Judy Dempsey, a senior associate at Carnegie Europe, told AFP that Moscow’s latest Iskander deployment to Kaliningrad is “a way to divide the West”, just weeks before the US presidential election.
“These types of moves by Russia are making the Europeans and the US nervous. [Russian President Vladimir] Putin is pressing all the buttons,” Dempsey said.
“Tensions over Iskander have been going on for seven years. It’s a very tried way to pressure the West.
“The latest events in Kaliningrad are a way to intimidate the Baltics and Poland,” she added.
Michal Baranowski, Warsaw office director of the German Marshall Fund of the US, said the Iskander deployment is “obviously an openly aggressive move, but it isn’t something that would require an immediate response from NATO – it fits the previous pattern.

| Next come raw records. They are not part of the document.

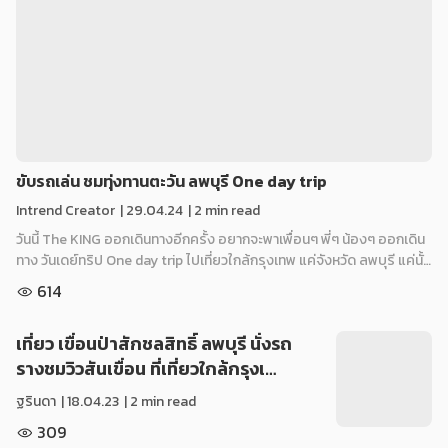
ขับรถเล่น ชมทุ่งทานตะวัน ลพบุรี One day trip
Intrend Creator
|
29.04.24
| 2 min read
วันนี้ The KING ออกเดินทางอีกครั้ง อยากจะพาเพื่อนๆ พี่ๆ น้องๆ ออกเดิน
ทาง วันเดย์ทริป One day trip ไปเที่ยวใกล้กรุงเทพ แค่จังหวัด ลพบุรี แค่นั้…
614
เที่ยว เขื่อนป่าสักชลสิทธิ์ ลพบุรี นั่งรถ
รางชมวิวสันเขื่อน ที่เที่ยวใกล้กรุงเ…
ฐรินดา
|
18.04.23
| 2 min read
309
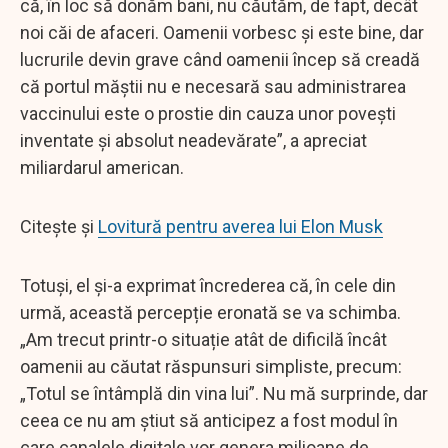
că, în loc să donăm bani, nu căutăm, de fapt, decât
noi căi de afaceri. Oamenii vorbesc și este bine, dar
lucrurile devin grave când oamenii încep să creadă
că portul măștii nu e necesară sau administrarea
vaccinului este o prostie din cauza unor povești
inventate și absolut neadevărate”, a apreciat
miliardarul american.
Citește și
Lovitură pentru averea lui Elon Musk
Totuși, el și-a exprimat încrederea că, în cele din
urmă, această percepție eronată se va schimba.
„Am trecut printr-o situație atât de dificilă încât
oamenii au căutat răspunsuri simpliste, precum:
„Totul se întâmplă din vina lui”. Nu mă surprinde, dar
ceea ce nu am știut să anticipez a fost modul în
care canalele digitale vor genera milioane de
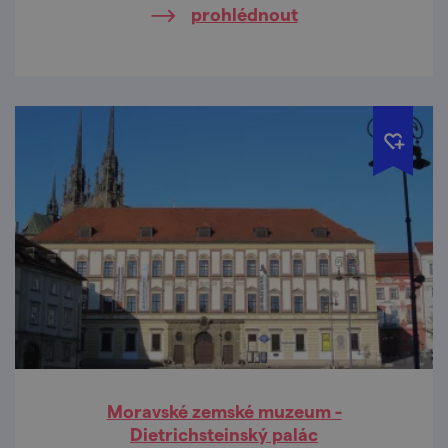
prohlédnout
Moravské zemské muzeum -
Dietrichsteinský palác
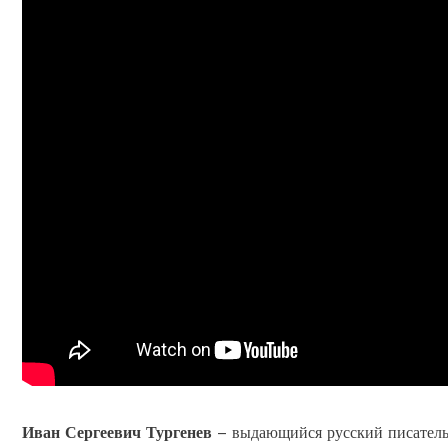
Иван Сергеевич Тургенев
– выдающийся русский писатель-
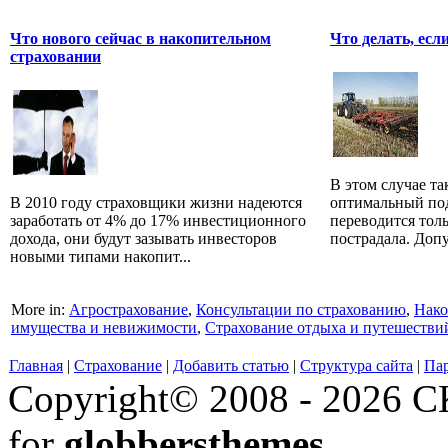
Что нового сейчас в накопительном
Что делать, есл
страховании
В этом случае та
В 2010 году страховщики жизни надеются
оптимальный под
заработать от 4% до 17% инвестиционного
переводится толь
дохода, они будут зазывать инвесторов
пострадала. Допу
новыми типами накопит...
More in:
Агрострахование
,
Консультации по страхованию
,
Нако
имущества и невижимости
,
Страхование отдыха и путешестви
Главная
|
Страхование
|
Добавить статью
|
Структура сайта
|
Па
Copyright© 2008 - 2026 СК
for
globbersthemes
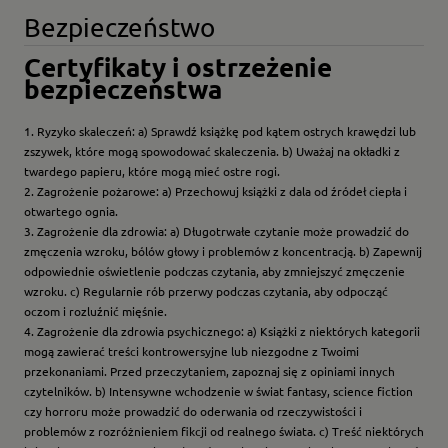
Bezpieczeństwo
Certyfikaty i ostrzeżenie
bezpieczeństwa
1. Ryzyko skaleczeń: a) Sprawdź książkę pod kątem ostrych krawędzi lub
zszywek, które mogą spowodować skaleczenia. b) Uważaj na okładki z
twardego papieru, które mogą mieć ostre rogi.
2. Zagrożenie pożarowe: a) Przechowuj książki z dala od źródeł ciepła i
otwartego ognia.
3. Zagrożenie dla zdrowia: a) Długotrwałe czytanie może prowadzić do
zmęczenia wzroku, bólów głowy i problemów z koncentracją. b) Zapewnij
odpowiednie oświetlenie podczas czytania, aby zmniejszyć zmęczenie
wzroku. c) Regularnie rób przerwy podczas czytania, aby odpocząć
oczom i rozluźnić mięśnie.
4. Zagrożenie dla zdrowia psychicznego: a) Książki z niektórych kategorii
mogą zawierać treści kontrowersyjne lub niezgodne z Twoimi
przekonaniami. Przed przeczytaniem, zapoznaj się z opiniami innych
czytelników. b) Intensywne wchodzenie w świat fantasy, science fiction
czy horroru może prowadzić do oderwania od rzeczywistości i
problemów z rozróżnieniem fikcji od realnego świata. c) Treść niektórych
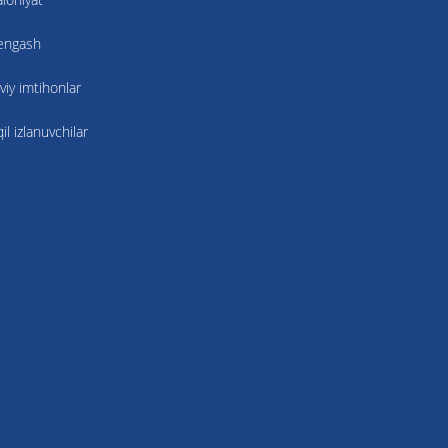
kengash
viy imtihonlar
l izlanuvchilar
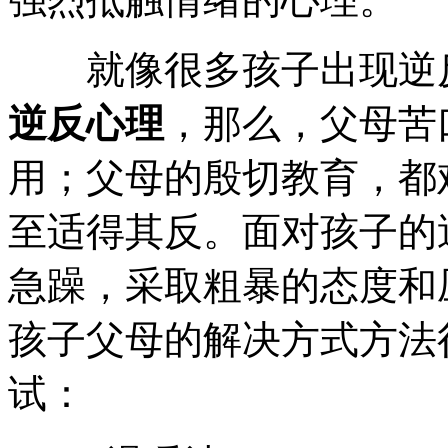
就像很多孩子出现逆反
逆反心理
，那么，父母苦
用；父母的殷切教育，都
至适得其反。面对孩子的
急躁，采取粗暴的态度和
孩子父母的解决方式方法
试：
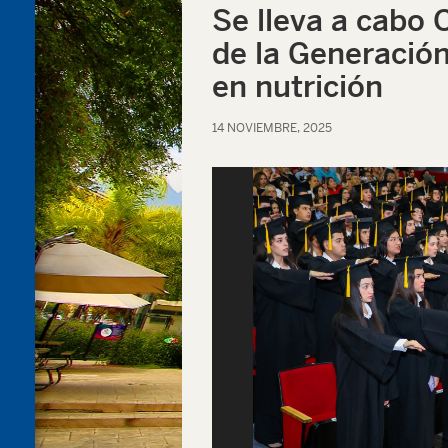
Se lleva a cabo 
de la Generación
en nutrición
14 NOVIEMBRE, 2025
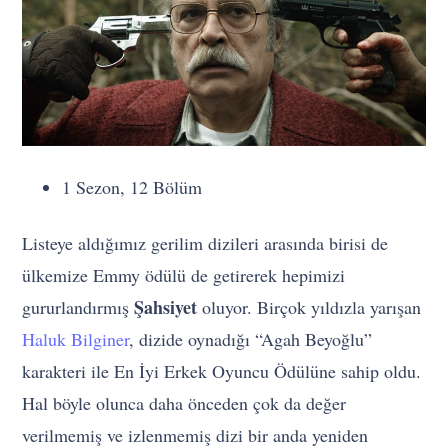
1 Sezon, 12 Bölüm
Listeye aldığımız gerilim dizileri arasında birisi de
ülkemize Emmy ödülü de getirerek hepimizi
Şahsiyet
gururlandırmış
oluyor. Birçok yıldızla yarışan
Haluk Bilginer
, dizide oynadığı “Agah Beyoğlu”
karakteri ile En İyi Erkek Oyuncu Ödülüne sahip oldu.
Hal böyle olunca daha önceden çok da değer
verilmemiş ve izlenmemiş dizi bir anda yeniden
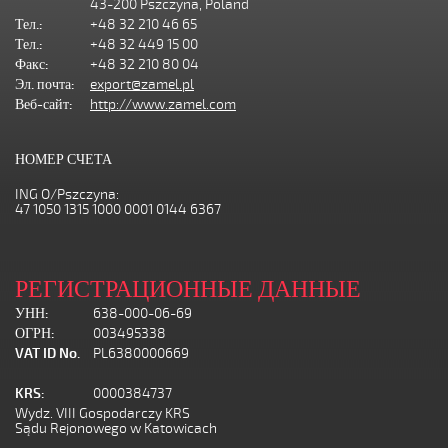
43-200 Pszczyna, Poland
Тел.:
+48 32 210 46 65
Тел.:
+48 32 449 15 00
Факс:
+48 32 210 80 04
Эл. почта:
export@zamel.pl
Веб-сайт:
http://www.zamel.com
НОМЕР СЧЕТА
ING O/Pszczyna:
47 1050 1315 1000 0001 0144 6367
РЕГИСТРАЦИОННЫЕ ДАННЫЕ
УНН:
638-000-06-69
ОГРН:
003495338
VAT ID No.
PL6380000669
KRS:
0000384737
Wydz. VIII Gospodarczy KRS
Sądu Rejonowego w Katowicach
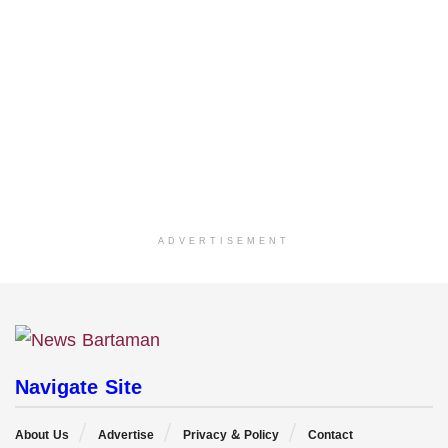
ADVERTISEMENT
Navigate Site
About Us
Advertise
Privacy & Policy
Contact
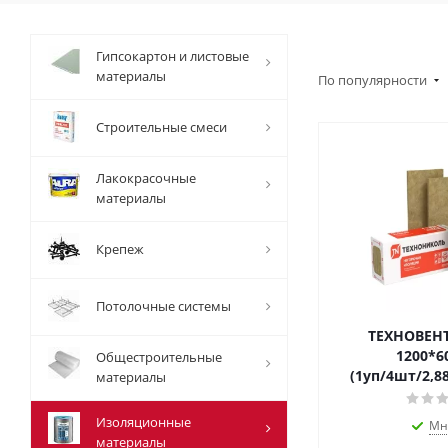
Гипсокартон и листовые
материалы
По популярности
Строительные смеси
Лакокрасочные
материалы
Крепеж
Потолочные системы
ТЕХНОВЕН
1200*6
Общестроительные
(1уп/4шт/2,8
материалы
Изоляционные
Мн
материалы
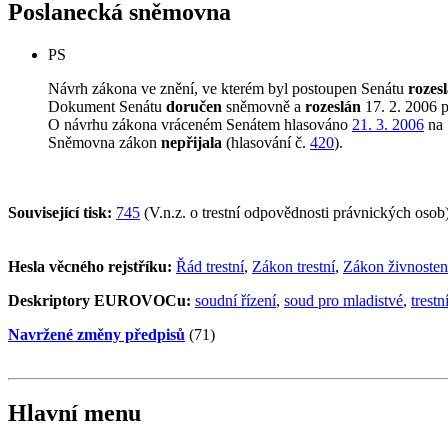
Poslanecká sněmovna
PS
Návrh zákona ve znění, ve kterém byl postoupen Senátu
rozes
Dokument Senátu
doručen
sněmovně a
rozeslán
17. 2. 2006 
O návrhu zákona vráceném Senátem hlasováno
21. 3. 2006
na 
Sněmovna zákon
nepřijala
(hlasování č.
420
).
Související tisk:
745
(V.n.z. o trestní odpovědnosti právnických osob)
Hesla věcného rejstříku:
Řád trestní
,
Zákon trestní
,
Zákon živnoste
Deskriptory EUROVOCu:
soudní řízení
,
soud pro mladistvé
,
trestn
Navržené změny předpisů
(71)
Hlavní menu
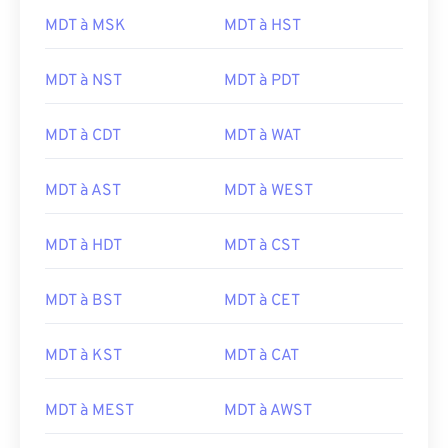
MDT à MSK
MDT à HST
MDT à NST
MDT à PDT
MDT à CDT
MDT à WAT
MDT à AST
MDT à WEST
MDT à HDT
MDT à CST
MDT à BST
MDT à CET
MDT à KST
MDT à CAT
MDT à MEST
MDT à AWST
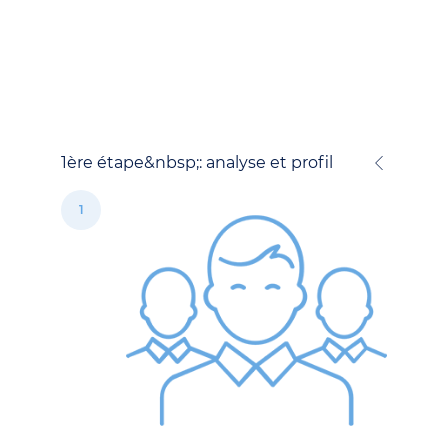
1ère étape&nbsp;: analyse et profil
1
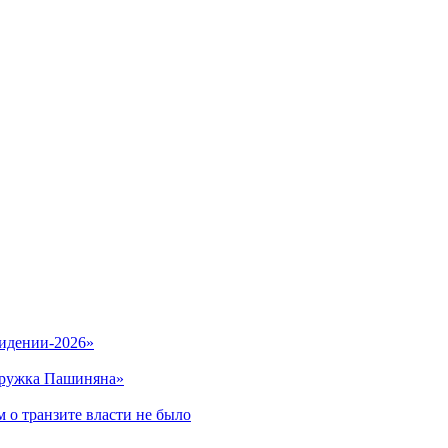
видении-2026»
кружка Пашиняна»
 о транзите власти не было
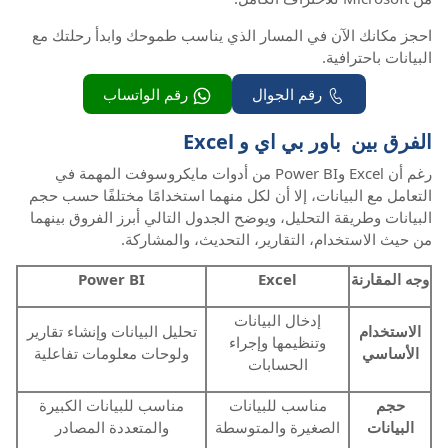
احجز مكانك الآن في المسار الذي يناسب طموحك وابدأ رحلتك مع
البيانات باحترافية.
رقم الجوال
رقم الواتساب
الفرق بين باور بي اي و Excel
رغم أن Excel وPower BI من أدوات مايكروسوفت المهمة في
التعامل مع البيانات، إلا أن لكل منهما استخدامًا مختلفًا حسب حجم
البيانات وطريقة التحليل، ويوضح الجدول التالي أبرز الفروق بينهما
من حيث الاستخدام، التقارير، التحديث، والمشاركة.
وجه المقارنة
Excel
Power BI
إدخال البيانات
الاستخدام
تحليل البيانات وإنشاء تقارير
وتنظيمها وإجراء
الأساسي
ولوحات معلومات تفاعلية
الحسابات
حجم
مناسب للبيانات
مناسب للبيانات الكبيرة
البيانات
الصغيرة والمتوسطة
والمتعددة المصادر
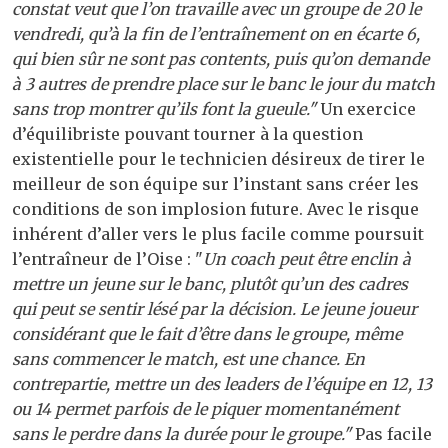
constat veut que l’on travaille avec un groupe de 20 le
vendredi, qu’à la fin de l’entraînement on en écarte 6,
qui bien sûr ne sont pas contents, puis qu’on demande
à 3 autres de prendre place sur le banc le jour du match
sans trop montrer qu’ils font la gueule."
Un exercice
d’équilibriste pouvant tourner à la question
existentielle pour le technicien désireux de tirer le
meilleur de son équipe sur l’instant sans créer les
conditions de son implosion future. Avec le risque
inhérent d’aller vers le plus facile comme poursuit
l’entraîneur de l’Oise : "
Un coach peut être enclin à
mettre un jeune sur le banc, plutôt qu’un des cadres
qui peut se sentir lésé par la décision. Le jeune joueur
considérant que le fait d’être dans le groupe, même
sans commencer le match, est une chance. En
contrepartie, mettre un des leaders de l’équipe en 12, 13
ou 14 permet parfois de le piquer momentanément
sans le perdre dans la durée pour le groupe."
Pas facile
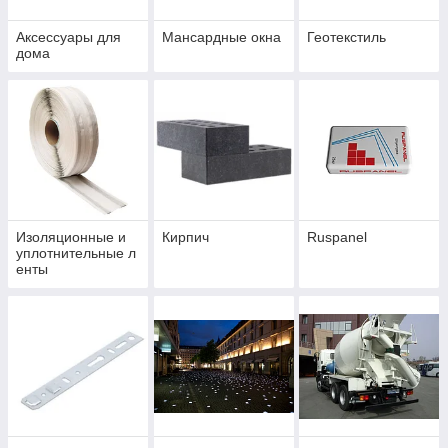
Аксессуары для
Мансардные окна
Геотекстиль
дома
Изоляционные и
Кирпич
Ruspanel
уплотнительные л
енты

“I would be much more worried if Moscow were to deploy greater conventional forces to Kaliningrad,” he told AFP on Saturday.
Vilnius University analyst Laurynas Jonavicius, however, increased the sabre-rattling by saying “revisionist Russia” raises the risk of incidents in the Baltic region which could prompt a major crisis.
Meanwhile, Lithuanian intelligence warned earlier this year that Iskanders deployed in Kaliningrad “may be used for hindering the actions of NATO’s allied forces in the region”.
Since the start of the Ukraine crisis in 2014, Russia has flexed its muscles with a series of war games involving tens of thousands of troops in areas bordering NATO Baltic states.
NATO responded by agreeing to deploy four battalions in Poland, Lithuania, Latvia and Estonia as of next year to bolster its eastern flank.